== GIVEN RECORDS ==
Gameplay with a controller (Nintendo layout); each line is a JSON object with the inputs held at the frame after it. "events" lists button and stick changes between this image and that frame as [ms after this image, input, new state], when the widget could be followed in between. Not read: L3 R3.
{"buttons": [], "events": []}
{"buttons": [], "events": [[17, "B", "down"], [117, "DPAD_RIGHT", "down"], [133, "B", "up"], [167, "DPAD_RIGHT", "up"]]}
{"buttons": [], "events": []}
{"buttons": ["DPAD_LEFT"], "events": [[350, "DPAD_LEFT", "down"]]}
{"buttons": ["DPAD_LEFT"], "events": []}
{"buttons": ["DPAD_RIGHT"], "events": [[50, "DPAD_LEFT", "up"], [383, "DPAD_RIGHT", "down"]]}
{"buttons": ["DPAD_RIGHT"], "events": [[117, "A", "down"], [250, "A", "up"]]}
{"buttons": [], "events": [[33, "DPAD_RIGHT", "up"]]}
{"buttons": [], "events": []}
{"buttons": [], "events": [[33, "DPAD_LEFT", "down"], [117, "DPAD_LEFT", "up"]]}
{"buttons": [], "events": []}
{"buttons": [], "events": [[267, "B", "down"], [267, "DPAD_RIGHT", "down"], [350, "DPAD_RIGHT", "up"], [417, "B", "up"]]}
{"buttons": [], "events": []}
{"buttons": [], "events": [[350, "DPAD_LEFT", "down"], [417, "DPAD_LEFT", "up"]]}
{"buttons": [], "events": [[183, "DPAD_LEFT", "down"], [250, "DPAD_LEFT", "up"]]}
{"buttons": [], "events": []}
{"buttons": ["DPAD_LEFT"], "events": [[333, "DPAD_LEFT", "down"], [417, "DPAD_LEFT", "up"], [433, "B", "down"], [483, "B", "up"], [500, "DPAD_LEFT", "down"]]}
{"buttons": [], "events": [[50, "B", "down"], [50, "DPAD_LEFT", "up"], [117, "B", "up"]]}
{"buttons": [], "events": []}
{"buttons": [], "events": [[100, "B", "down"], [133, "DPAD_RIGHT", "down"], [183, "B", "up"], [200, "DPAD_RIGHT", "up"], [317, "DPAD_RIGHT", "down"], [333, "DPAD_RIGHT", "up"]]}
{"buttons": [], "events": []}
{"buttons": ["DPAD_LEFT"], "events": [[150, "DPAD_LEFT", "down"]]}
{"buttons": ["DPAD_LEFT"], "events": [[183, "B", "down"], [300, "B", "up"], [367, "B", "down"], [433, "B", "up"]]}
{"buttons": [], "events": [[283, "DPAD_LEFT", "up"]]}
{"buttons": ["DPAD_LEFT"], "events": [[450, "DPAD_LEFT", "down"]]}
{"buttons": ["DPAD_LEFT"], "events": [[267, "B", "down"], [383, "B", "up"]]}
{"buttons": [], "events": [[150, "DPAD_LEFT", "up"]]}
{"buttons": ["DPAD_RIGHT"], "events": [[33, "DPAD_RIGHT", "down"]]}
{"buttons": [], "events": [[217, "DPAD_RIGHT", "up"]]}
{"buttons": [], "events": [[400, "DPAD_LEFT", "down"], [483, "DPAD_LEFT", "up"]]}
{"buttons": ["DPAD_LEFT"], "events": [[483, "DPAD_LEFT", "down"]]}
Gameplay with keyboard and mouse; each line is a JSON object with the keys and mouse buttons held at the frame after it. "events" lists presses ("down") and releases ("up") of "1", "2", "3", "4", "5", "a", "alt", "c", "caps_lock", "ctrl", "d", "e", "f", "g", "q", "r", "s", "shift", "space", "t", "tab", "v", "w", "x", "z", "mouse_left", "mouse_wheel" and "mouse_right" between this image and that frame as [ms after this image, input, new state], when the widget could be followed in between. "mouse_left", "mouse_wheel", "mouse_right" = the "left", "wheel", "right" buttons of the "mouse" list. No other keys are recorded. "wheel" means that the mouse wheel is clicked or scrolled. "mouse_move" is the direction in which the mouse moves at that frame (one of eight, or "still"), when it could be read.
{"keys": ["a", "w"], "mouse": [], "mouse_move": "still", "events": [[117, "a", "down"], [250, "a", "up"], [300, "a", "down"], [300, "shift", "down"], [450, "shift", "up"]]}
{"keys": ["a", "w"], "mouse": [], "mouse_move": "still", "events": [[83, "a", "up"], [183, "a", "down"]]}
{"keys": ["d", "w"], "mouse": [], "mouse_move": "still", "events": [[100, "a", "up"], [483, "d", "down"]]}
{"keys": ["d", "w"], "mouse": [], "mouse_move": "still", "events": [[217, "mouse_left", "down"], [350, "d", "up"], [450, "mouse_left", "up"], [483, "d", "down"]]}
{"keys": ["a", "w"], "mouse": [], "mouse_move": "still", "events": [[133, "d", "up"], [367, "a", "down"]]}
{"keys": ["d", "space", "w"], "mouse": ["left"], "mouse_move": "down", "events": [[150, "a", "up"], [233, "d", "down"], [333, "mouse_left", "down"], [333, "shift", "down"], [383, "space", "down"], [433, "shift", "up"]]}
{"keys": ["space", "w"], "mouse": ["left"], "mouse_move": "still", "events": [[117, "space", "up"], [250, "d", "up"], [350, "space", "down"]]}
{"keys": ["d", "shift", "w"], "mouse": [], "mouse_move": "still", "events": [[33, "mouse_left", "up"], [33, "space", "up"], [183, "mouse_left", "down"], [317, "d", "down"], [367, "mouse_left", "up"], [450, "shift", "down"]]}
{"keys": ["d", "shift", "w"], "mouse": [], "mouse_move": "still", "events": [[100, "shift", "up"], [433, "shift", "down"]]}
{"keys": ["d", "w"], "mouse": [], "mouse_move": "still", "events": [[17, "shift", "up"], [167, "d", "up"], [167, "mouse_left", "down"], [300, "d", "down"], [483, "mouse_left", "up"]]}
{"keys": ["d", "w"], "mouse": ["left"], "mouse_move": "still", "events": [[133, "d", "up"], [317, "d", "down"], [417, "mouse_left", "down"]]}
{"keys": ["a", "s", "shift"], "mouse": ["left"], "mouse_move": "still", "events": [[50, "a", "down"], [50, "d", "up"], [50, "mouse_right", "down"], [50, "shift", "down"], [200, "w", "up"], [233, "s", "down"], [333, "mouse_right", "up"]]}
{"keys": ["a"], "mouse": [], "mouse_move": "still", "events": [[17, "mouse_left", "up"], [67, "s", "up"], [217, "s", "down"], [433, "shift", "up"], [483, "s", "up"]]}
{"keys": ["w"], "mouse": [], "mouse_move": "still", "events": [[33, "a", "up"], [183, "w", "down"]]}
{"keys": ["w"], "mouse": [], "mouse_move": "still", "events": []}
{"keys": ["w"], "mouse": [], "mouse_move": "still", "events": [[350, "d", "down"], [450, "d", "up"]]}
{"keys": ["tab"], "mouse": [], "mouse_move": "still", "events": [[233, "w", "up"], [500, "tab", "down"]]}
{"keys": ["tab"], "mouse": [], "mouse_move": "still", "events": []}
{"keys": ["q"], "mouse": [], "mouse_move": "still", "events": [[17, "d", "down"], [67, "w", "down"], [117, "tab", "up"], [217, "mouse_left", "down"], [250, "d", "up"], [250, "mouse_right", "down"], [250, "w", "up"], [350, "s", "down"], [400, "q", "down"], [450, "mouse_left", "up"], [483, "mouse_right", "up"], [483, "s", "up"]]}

== TASK INSTRUCTIONS ==
Would you return all of the data exactly as it stands above?

== RESPONSE TO THE TASK ==
Gameplay with a controller (Nintendo layout); each line is a JSON object with the inputs held at the frame after it. "events" lists button and stick changes between this image and that frame as [ms after this image, input, new state], when the widget could be followed in between. Not read: L3 R3.
{"buttons": [], "events": []}
{"buttons": [], "events": [[17, "B", "down"], [117, "DPAD_RIGHT", "down"], [133, "B", "up"], [167, "DPAD_RIGHT", "up"]]}
{"buttons": [], "events": []}
{"buttons": ["DPAD_LEFT"], "events": [[350, "DPAD_LEFT", "down"]]}
{"buttons": ["DPAD_LEFT"], "events": []}
{"buttons": ["DPAD_RIGHT"], "events": [[50, "DPAD_LEFT", "up"], [383, "DPAD_RIGHT", "down"]]}
{"buttons": ["DPAD_RIGHT"], "events": [[117, "A", "down"], [250, "A", "up"]]}
{"buttons": [], "events": [[33, "DPAD_RIGHT", "up"]]}
{"buttons": [], "events": []}
{"buttons": [], "events": [[33, "DPAD_LEFT", "down"], [117, "DPAD_LEFT", "up"]]}
{"buttons": [], "events": []}
{"buttons": [], "events": [[267, "B", "down"], [267, "DPAD_RIGHT", "down"], [350, "DPAD_RIGHT", "up"], [417, "B", "up"]]}
{"buttons": [], "events": []}
{"buttons": [], "events": [[350, "DPAD_LEFT", "down"], [417, "DPAD_LEFT", "up"]]}
{"buttons": [], "events": [[183, "DPAD_LEFT", "down"], [250, "DPAD_LEFT", "up"]]}
{"buttons": [], "events": []}
{"buttons": ["DPAD_LEFT"], "events": [[333, "DPAD_LEFT", "down"], [417, "DPAD_LEFT", "up"], [433, "B", "down"], [483, "B", "up"], [500, "DPAD_LEFT", "down"]]}
{"buttons": [], "events": [[50, "B", "down"], [50, "DPAD_LEFT", "up"], [117, "B", "up"]]}
{"buttons": [], "events": []}
{"buttons": [], "events": [[100, "B", "down"], [133, "DPAD_RIGHT", "down"], [183, "B", "up"], [200, "DPAD_RIGHT", "up"], [317, "DPAD_RIGHT", "down"], [333, "DPAD_RIGHT", "up"]]}
{"buttons": [], "events": []}
{"buttons": ["DPAD_LEFT"], "events": [[150, "DPAD_LEFT", "down"]]}
{"buttons": ["DPAD_LEFT"], "events": [[183, "B", "down"], [300, "B", "up"], [367, "B", "down"], [433, "B", "up"]]}
{"buttons": [], "events": [[283, "DPAD_LEFT", "up"]]}
{"buttons": ["DPAD_LEFT"], "events": [[450, "DPAD_LEFT", "down"]]}
{"buttons": ["DPAD_LEFT"], "events": [[267, "B", "down"], [383, "B", "up"]]}
{"buttons": [], "events": [[150, "DPAD_LEFT", "up"]]}
{"buttons": ["DPAD_RIGHT"], "events": [[33, "DPAD_RIGHT", "down"]]}
{"buttons": [], "events": [[217, "DPAD_RIGHT", "up"]]}
{"buttons": [], "events": [[400, "DPAD_LEFT", "down"], [483, "DPAD_LEFT", "up"]]}
{"buttons": ["DPAD_LEFT"], "events": [[483, "DPAD_LEFT", "down"]]}
Gameplay with keyboard and mouse; each line is a JSON object with the keys and mouse buttons held at the frame after it. "events" lists presses ("down") and releases ("up") of "1", "2", "3", "4", "5", "a", "alt", "c", "caps_lock", "ctrl", "d", "e", "f", "g", "q", "r", "s", "shift", "space", "t", "tab", "v", "w", "x", "z", "mouse_left", "mouse_wheel" and "mouse_right" between this image and that frame as [ms after this image, input, new state], when the widget could be followed in between. "mouse_left", "mouse_wheel", "mouse_right" = the "left", "wheel", "right" buttons of the "mouse" list. No other keys are recorded. "wheel" means that the mouse wheel is clicked or scrolled. "mouse_move" is the direction in which the mouse moves at that frame (one of eight, or "still"), when it could be read.
{"keys": ["a", "w"], "mouse": [], "mouse_move": "still", "events": [[117, "a", "down"], [250, "a", "up"], [300, "a", "down"], [300, "shift", "down"], [450, "shift", "up"]]}
{"keys": ["a", "w"], "mouse": [], "mouse_move": "still", "events": [[83, "a", "up"], [183, "a", "down"]]}
{"keys": ["d", "w"], "mouse": [], "mouse_move": "still", "events": [[100, "a", "up"], [483, "d", "down"]]}
{"keys": ["d", "w"], "mouse": [], "mouse_move": "still", "events": [[217, "mouse_left", "down"], [350, "d", "up"], [450, "mouse_left", "up"], [483, "d", "down"]]}
{"keys": ["a", "w"], "mouse": [], "mouse_move": "still", "events": [[133, "d", "up"], [367, "a", "down"]]}
{"keys": ["d", "space", "w"], "mouse": ["left"], "mouse_move": "down", "events": [[150, "a", "up"], [233, "d", "down"], [333, "mouse_left", "down"], [333, "shift", "down"], [383, "space", "down"], [433, "shift", "up"]]}
{"keys": ["space", "w"], "mouse": ["left"], "mouse_move": "still", "events": [[117, "space", "up"], [250, "d", "up"], [350, "space", "down"]]}
{"keys": ["d", "shift", "w"], "mouse": [], "mouse_move": "still", "events": [[33, "mouse_left", "up"], [33, "space", "up"], [183, "mouse_left", "down"], [317, "d", "down"], [367, "mouse_left", "up"], [450, "shift", "down"]]}
{"keys": ["d", "shift", "w"], "mouse": [], "mouse_move": "still", "events": [[100, "shift", "up"], [433, "shift", "down"]]}
{"keys": ["d", "w"], "mouse": [], "mouse_move": "still", "events": [[17, "shift", "up"], [167, "d", "up"], [167, "mouse_left", "down"], [300, "d", "down"], [483, "mouse_left", "up"]]}
{"keys": ["d", "w"], "mouse": ["left"], "mouse_move": "still", "events": [[133, "d", "up"], [317, "d", "down"], [417, "mouse_left", "down"]]}
{"keys": ["a", "s", "shift"], "mouse": ["left"], "mouse_move": "still", "events": [[50, "a", "down"], [50, "d", "up"], [50, "mouse_right", "down"], [50, "shift", "down"], [200, "w", "up"], [233, "s", "down"], [333, "mouse_right", "up"]]}
{"keys": ["a"], "mouse": [], "mouse_move": "still", "events": [[17, "mouse_left", "up"], [67, "s", "up"], [217, "s", "down"], [433, "shift", "up"], [483, "s", "up"]]}
{"keys": ["w"], "mouse": [], "mouse_move": "still", "events": [[33, "a", "up"], [183, "w", "down"]]}
{"keys": ["w"], "mouse": [], "mouse_move": "still", "events": []}
{"keys": ["w"], "mouse": [], "mouse_move": "still", "events": [[350, "d", "down"], [450, "d", "up"]]}
{"keys": ["tab"], "mouse": [], "mouse_move": "still", "events": [[233, "w", "up"], [500, "tab", "down"]]}
{"keys": ["tab"], "mouse": [], "mouse_move": "still", "events": []}
{"keys": ["q"], "mouse": [], "mouse_move": "still", "events": [[17, "d", "down"], [67, "w", "down"], [117, "tab", "up"], [217, "mouse_left", "down"], [250, "d", "up"], [250, "mouse_right", "down"], [250, "w", "up"], [350, "s", "down"], [400, "q", "down"], [450, "mouse_left", "up"], [483, "mouse_right", "up"], [483, "s", "up"]]}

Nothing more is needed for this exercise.